ISLAMABAD • Photographs of Pakistan cricket fans dancing in the streets were plastered all over the national newspapers yesterday, after their eighth-ranked team produced a thrilling landslide win against arch-rivals India in the Champions Trophy final.
Pakistan had arrived in Britain for the eight-team, one-day international tournament as the lowest-ranked side.
After a heavy opening loss to India, they beat top-ranked South Africa and Sri Lanka to reach the last four, where they stunned hosts England before outclassing India in Sunday's final.
"Great team effort. After losing the first game, we were nowhere," all-rounder Mohammad Hafeez told the official broadcasters after the team's 180-run win over India.
"We were in the knockout stage but no one gave us a chance. The way we showed character, this is for the nation. They have been waiting for this for a long, long time.

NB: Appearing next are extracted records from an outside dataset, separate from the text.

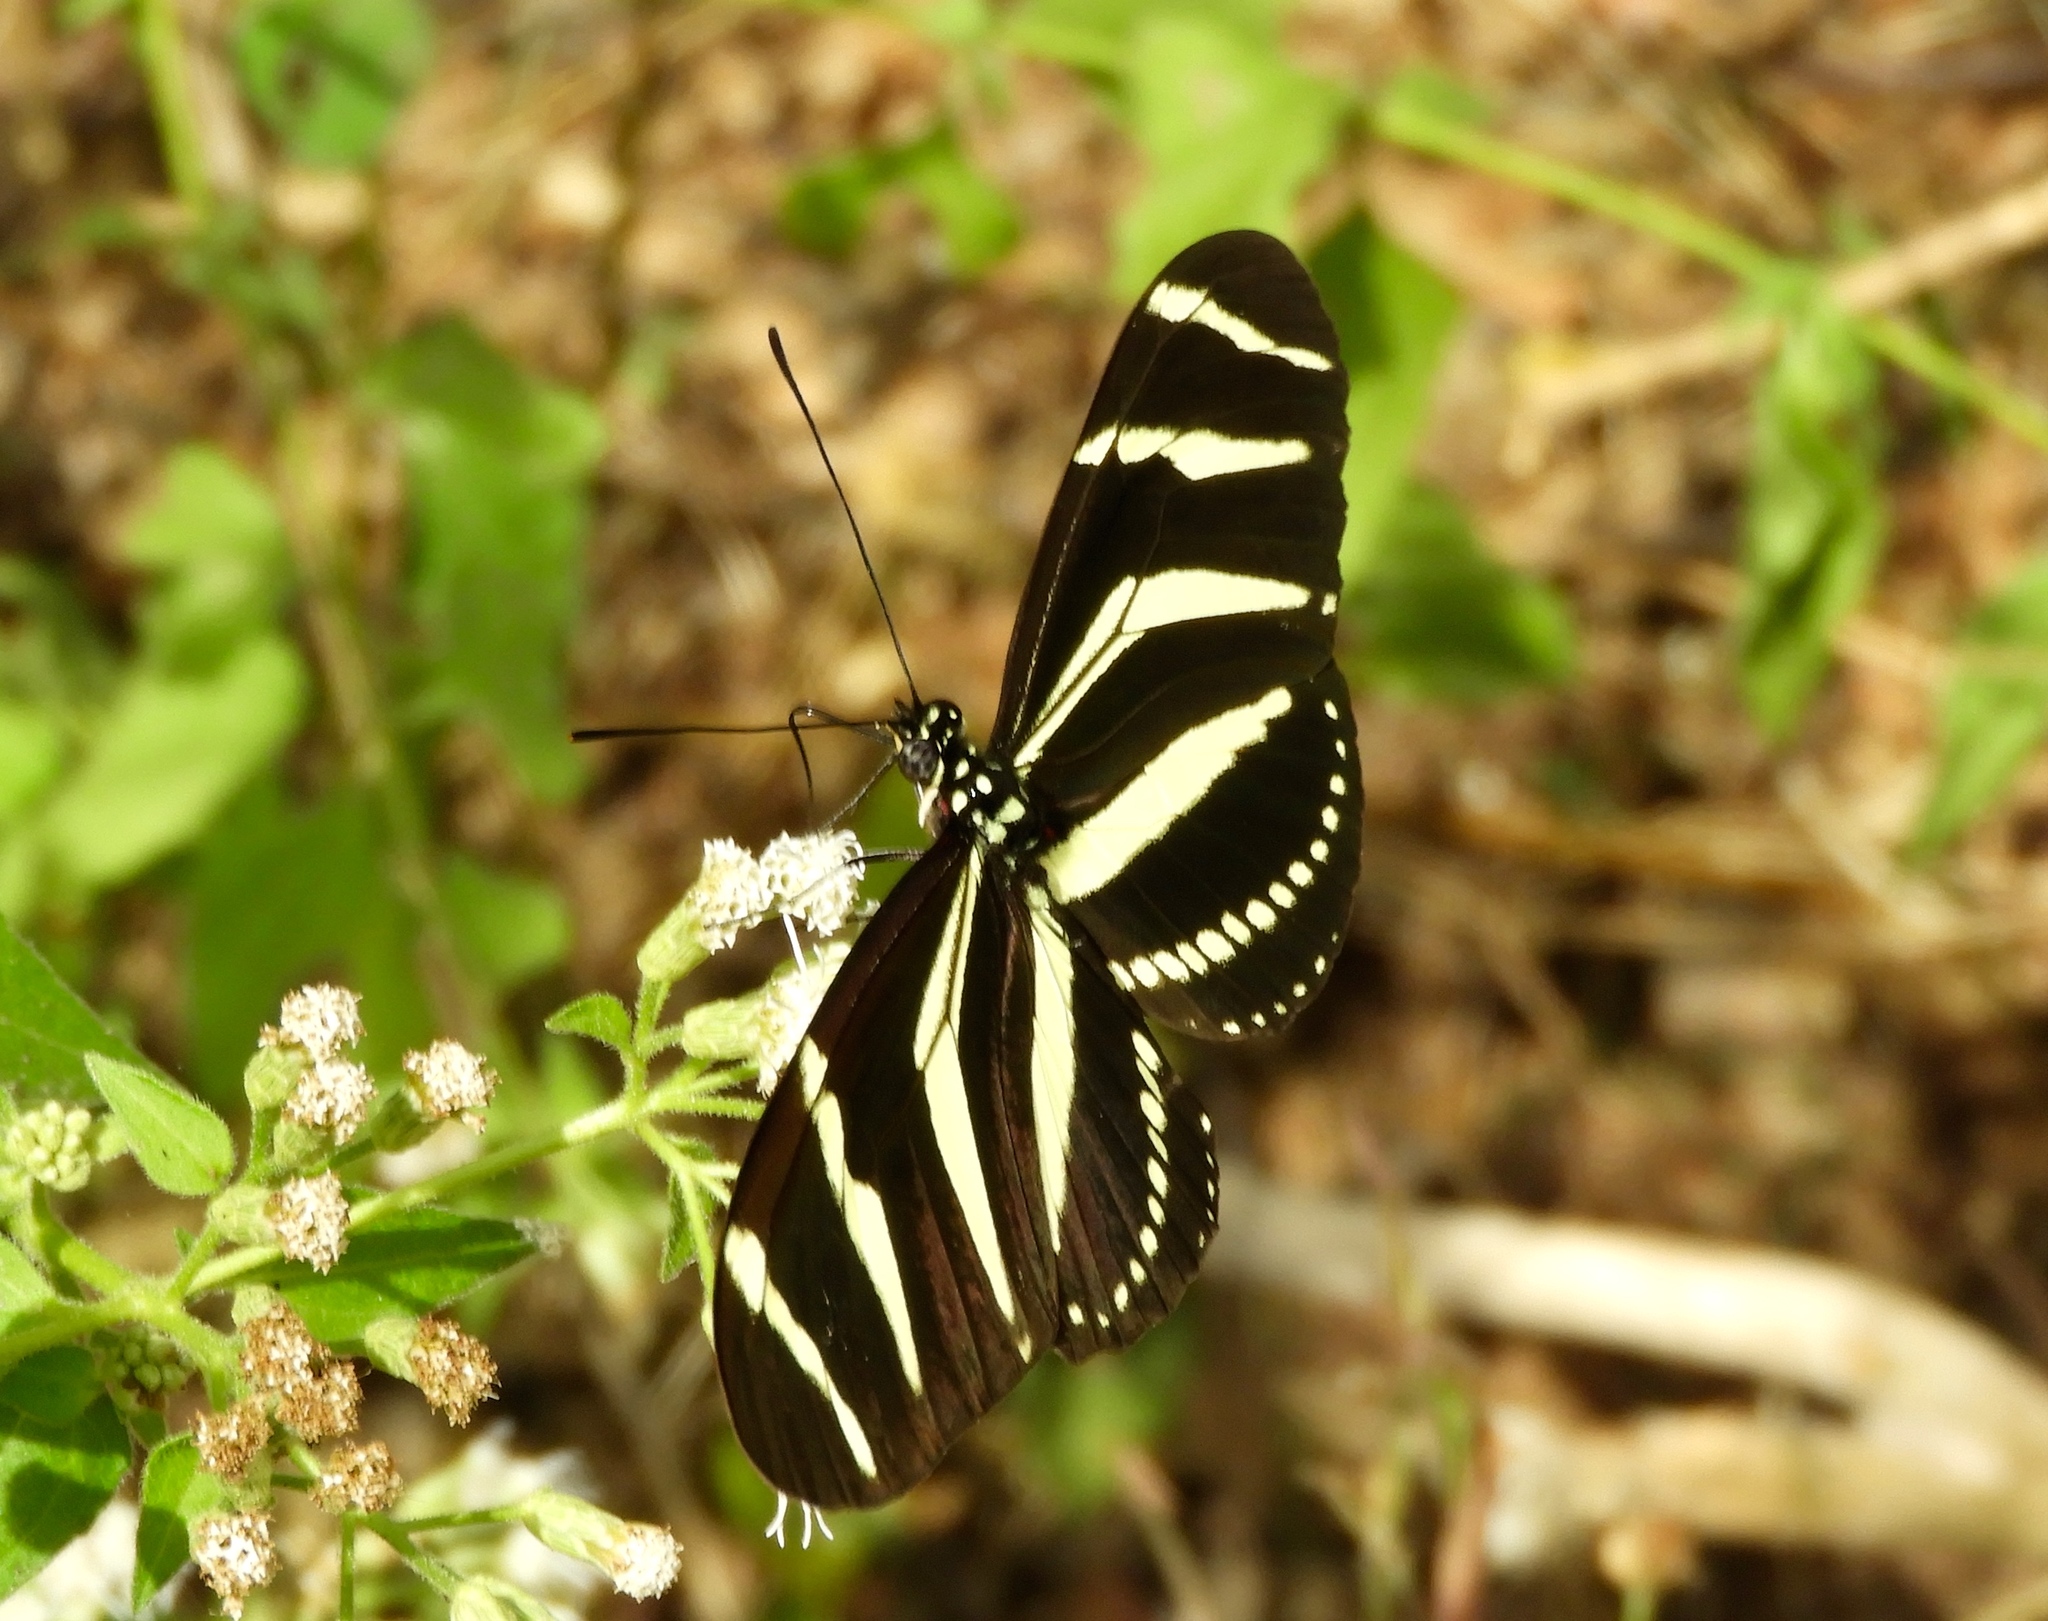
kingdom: Animalia
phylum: Arthropoda
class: Insecta
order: Lepidoptera
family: Nymphalidae
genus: Heliconius
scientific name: Heliconius charithonia
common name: Zebra long wing
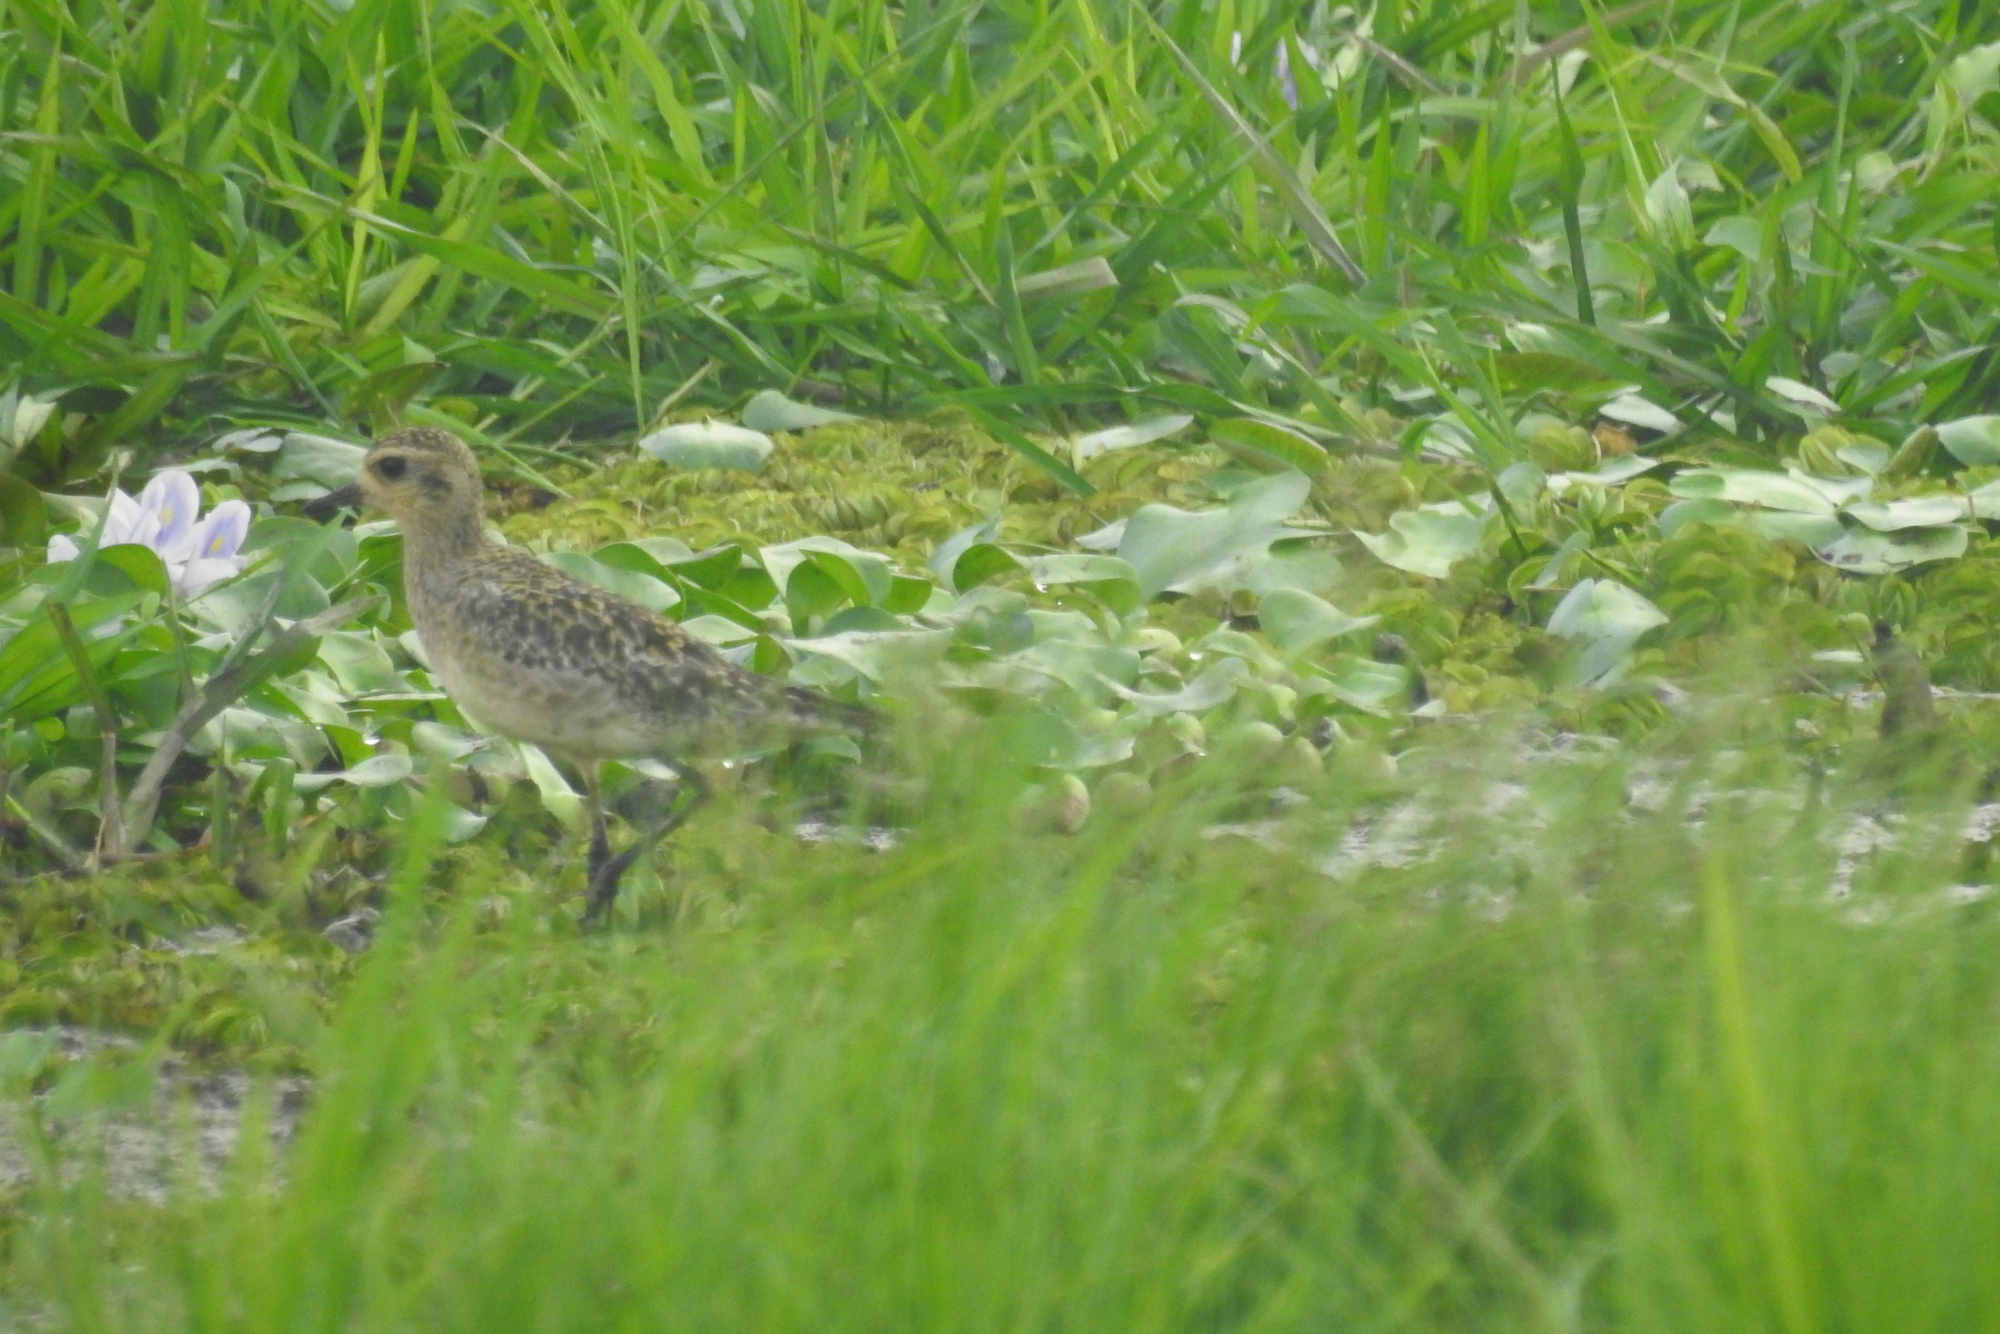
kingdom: Animalia
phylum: Chordata
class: Aves
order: Charadriiformes
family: Charadriidae
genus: Pluvialis
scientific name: Pluvialis fulva
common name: Pacific golden plover
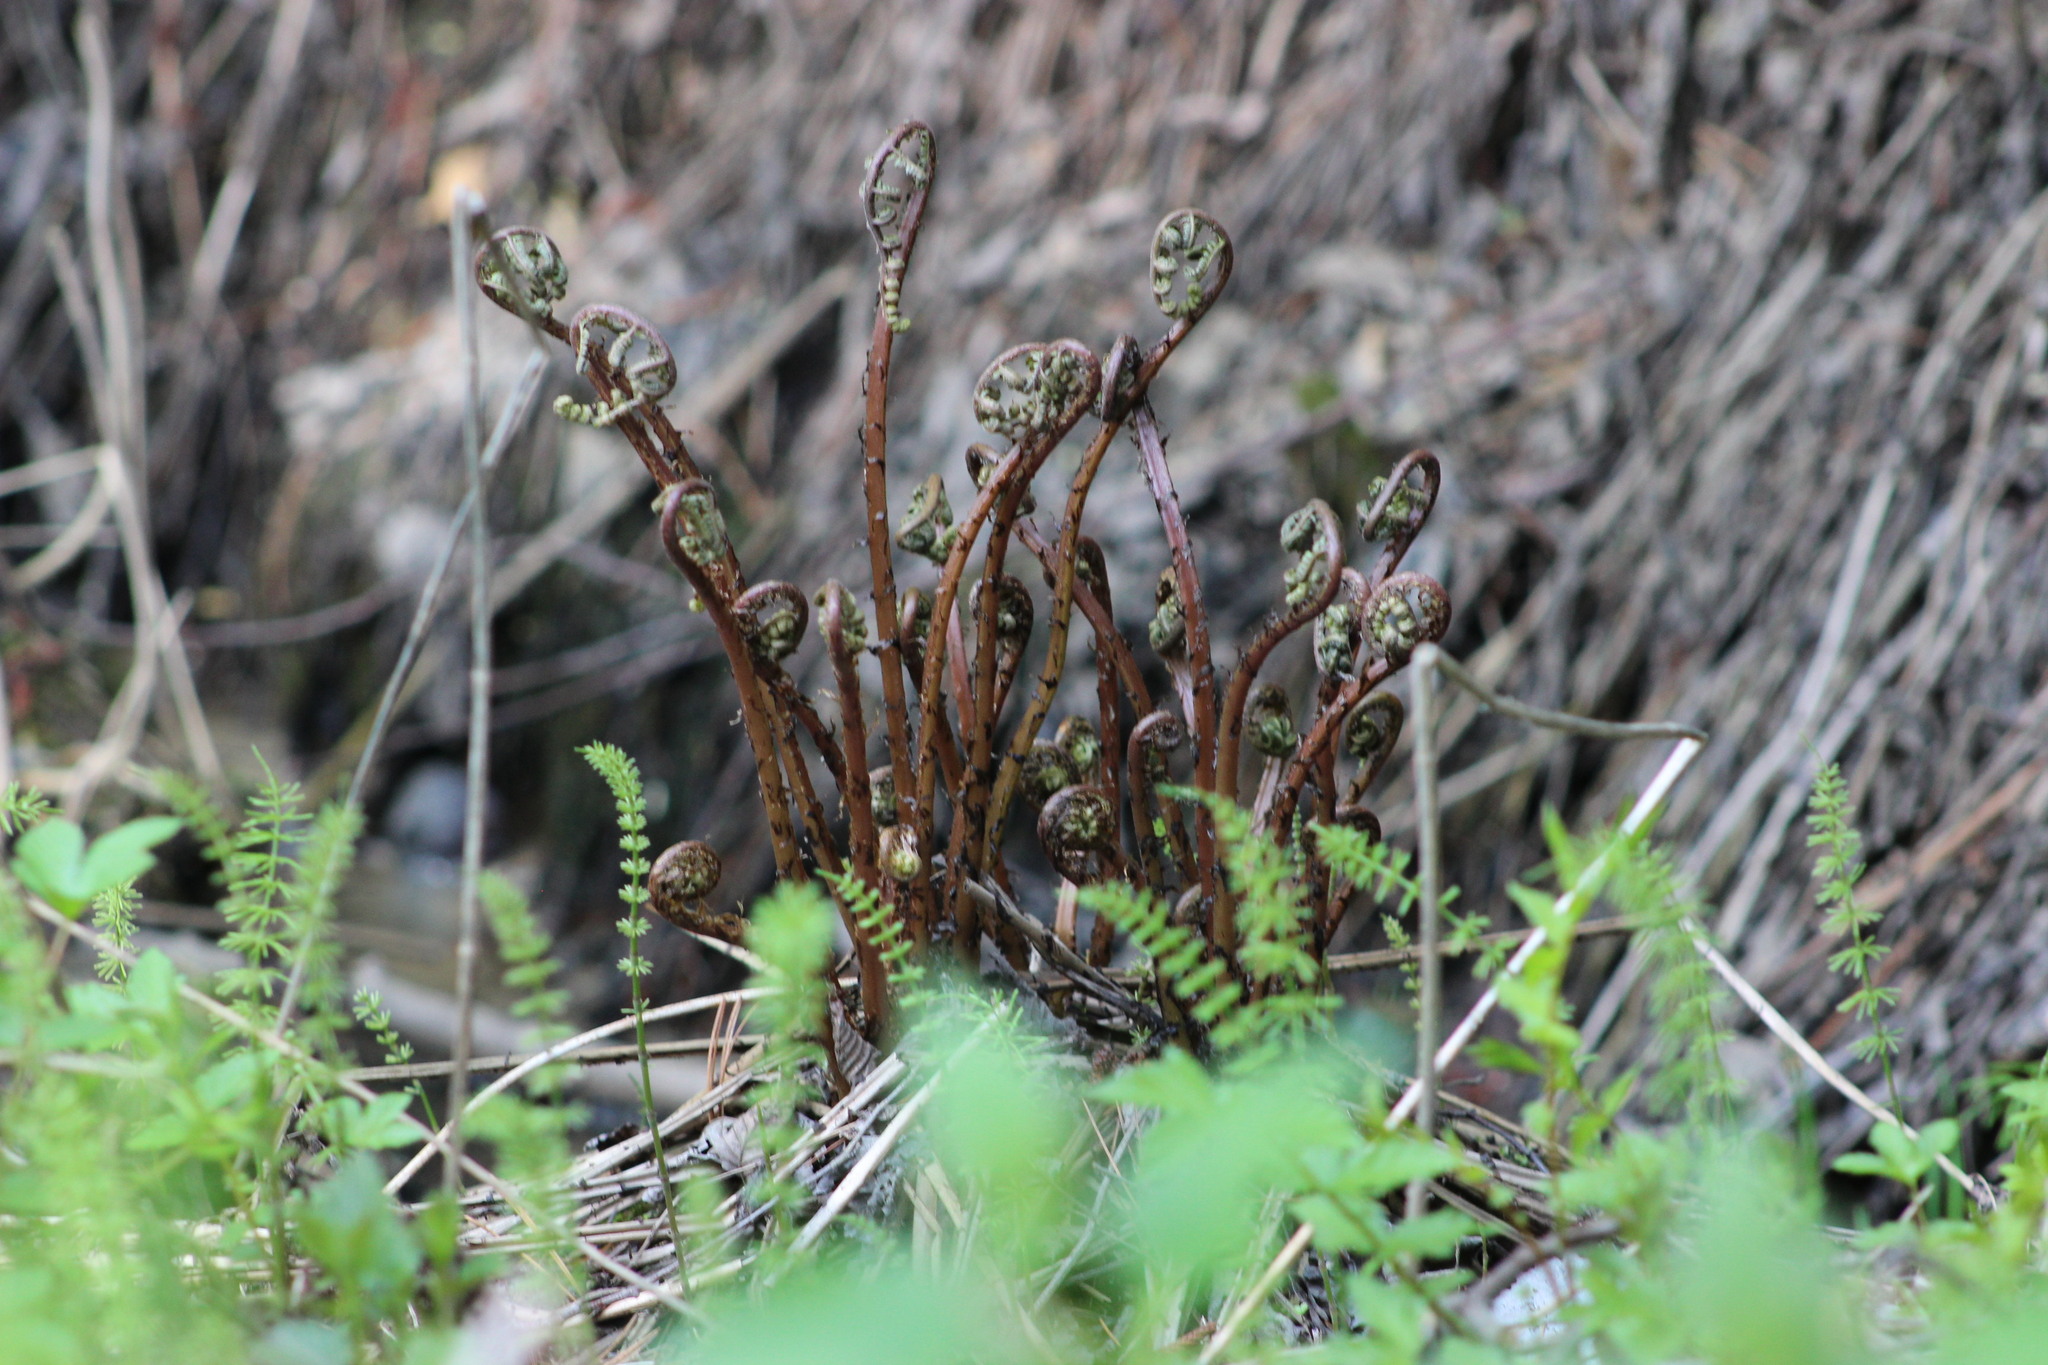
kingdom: Plantae
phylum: Tracheophyta
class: Polypodiopsida
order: Polypodiales
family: Athyriaceae
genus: Athyrium
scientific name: Athyrium filix-femina
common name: Lady fern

This is the least we could do."
The most recent global success for Pakistan in one-day cricket before Sunday was the 1992 World Cup win under Imran Khan.
Since the departure of captains Misbah-ul-Haq and Younis Khan from the 50-over format in 2015, Pakistan had slumped to ninth in the ODI rankings and barely managed to qualify for the Champions Trophy, contested by the top eight sides in the rankings.
With their inability to host top international sides on home soil due to security concerns and a spot-fixing controversy blighting their domestic T20 league, Sunday's win provided the country with some much-needed cheer.
The victory was splashed across most major newspapers, with leading English daily Dawn proclaiming: "Pakistan breaks jinx, trounce India in dream final." The country's largest paper, the Urdu daily Jang, announced: "Pakistan Champions, trounced Indian team."
The News, in a editorial headlined "Champions", said: "If there is one thing you can say about the Pakistan cricket team, it is that it exists to confound everyone."
Pakistan has a tradition of producing exciting fast bowlers and Mohammad Amir, 25, and Junaid Khan, 27, can be expected to spearhead the pace attack at the next World Cup.
Add accurate medium-pacer Hasan Ali, the player of the Champions Trophy, and 18-year-old leg-spinner Shadab Ali to the mix, and Pakistan have a bowling unit with enough menace to trouble any side in the world.
"We want to be a little more consistent as a team," said coach Mickey Arthur. "We now have two years to identify a squad we want to take forward and give them enough game time. That's the aim at the moment."